Again, BComm also claims a lack of scienter with respect to these statements. (Dkt. No. 36 at 19.) Here too, though, Elovitch-whose scienter can be imputed to BComm-is clearly alleged to have known that the Bezeq subcommittee was compromised. (See Compl. ¶ 42.)
In an apparent effort to cast doubt on whether the independence of the Bezeq subcommittee was material, BComm looks outside the complaint and claims that other, truly independent parties outside the compromised subcommittee viewed the Bezeq-Eurocom transaction favorably. (Dkt. No. 54 at 8.) Perhaps it will emerge in discovery that the transaction's pitfalls were so subtle that no reasonable investor would have looked askance at the deal even with the knowledge that Eurocom and Elovitch were active in securing Bezeq's approval. But the Court is unprepared at this stage to deem immaterial as a matter of law the fact that the Bezeq subcommittee was tainted by conflicts of interest.
To the extent Plaintiffs argue that the SEC filings' signed certifications attesting in general to the filings' truth and comprehensiveness are themselves false or misleading statements that form an independent basis for liability, those certifications "contained an important qualification that the certifying officer's statements are true 'based on [his] knowledge.' " Menaldi , 277 F.Supp.3d at 517. As discussed infra , Plaintiffs have failed to allege that the specific officers who signed the SEC filings on behalf of BComm had any knowledge of the facts that rendered those filings inaccurate. Accordingly, Plaintiffs have failed to provide any basis for concluding that the subjectively qualified certifications are in fact false. See In re Scottish Re Grp. Sec. Litig. , 524 F.Supp.2d 370, 391 (S.D.N.Y. 2007) ("[F]or [such] certifications to be materially false, it is insufficient for the financial statements [included in the SEC filings] to have been false-[the defendants who certified the filings] must also have had knowledge of that falsity.").

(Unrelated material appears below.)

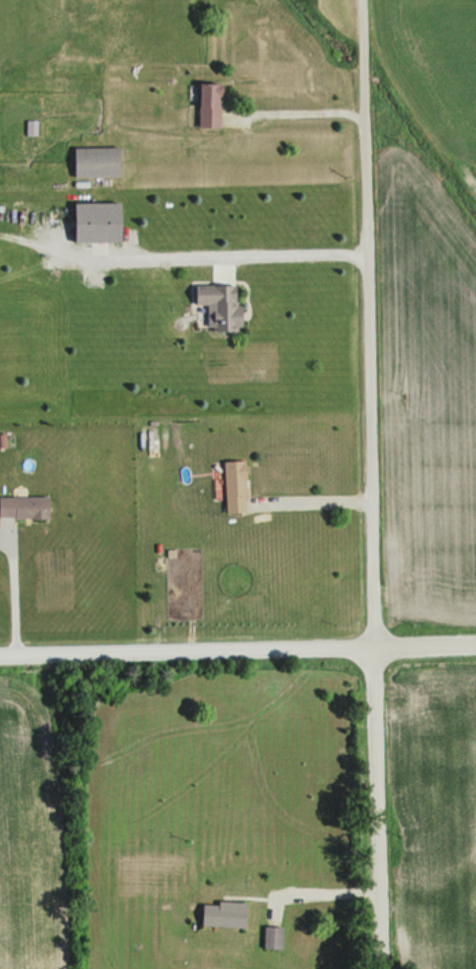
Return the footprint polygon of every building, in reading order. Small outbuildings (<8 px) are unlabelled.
[(226,130),(226,86),(203,86),(203,130),(226,130)] [(78,179),(124,179),(124,149),(78,149),(78,179)] [(80,244),(128,244),(128,205),(80,205),(80,244)] [(198,306),(213,306),(212,331),(247,331),(247,286),(198,286),(198,306)] [(250,516),(250,463),(228,463),(228,516),(250,516)] [(54,520),(54,498),(2,498),(2,520),(54,520)] [(251,904),(205,904),(204,928),(250,929),(251,904)] [(267,952),(286,952),(286,928),(267,928),(267,952)]
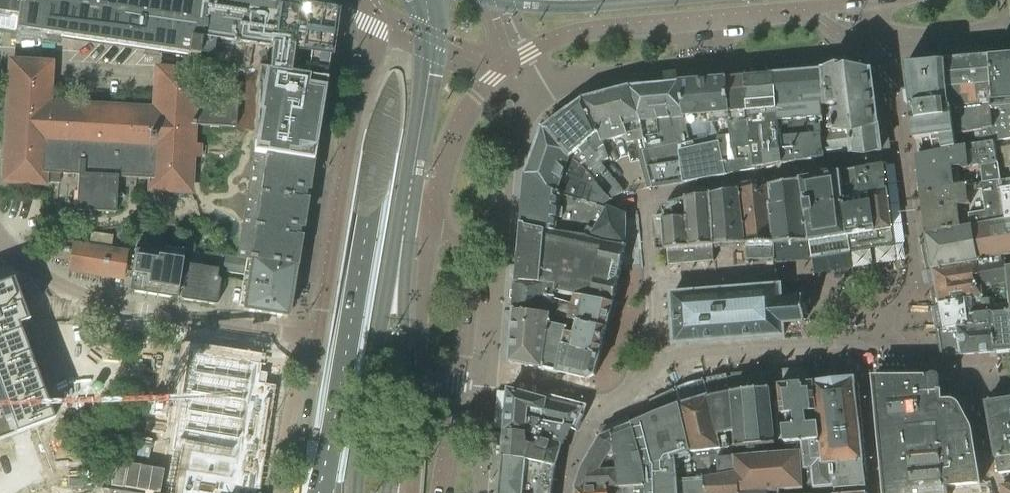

The complaint also claims Elovitch and others "had ultimate authority" over these filings (Compl. ¶ 55), but it fails to plead any "factual content"-such as the process by which BComm's SEC filings were drafted, compiled, or approved-that would give that "mere conclusory statement[ ]" the sort of substantive heft necessary to establish its plausibility at the motion-to-dismiss stage, Ashcroft , 556 U.S. at 678, 129 S.Ct. 1937. To be sure, the complaint notes that BComm's SEC filings contained attached exhibits that were signed by Elovitch and other Bezeq officers alleged to have known the true nature of the Bezeq-Eurocom deal. (See, e.g. , Compl. ¶ 42, 72, 74, 82.) But the complaint offers no basis for inferring that any individuals other than Turgeman, Tadmor, and Yahalom, made any decisions as to what information to submit to the SEC on behalf of BComm , even if other individuals may have knowingly produced misleading materials on behalf of Bezeq and then made those materials available to BComm to do with as it saw fit. Cf. Maung v. Merrill Lynch & Co. , No. 99 Civ. 9687, 2000 WL 1159835, at *10 (S.D.N.Y. Aug. 15, 2000) (rejecting plaintiffs' efforts to hold parent corporations "liable for their subsidiary's actions without alleging facts that state a proper legal predicate for that liability").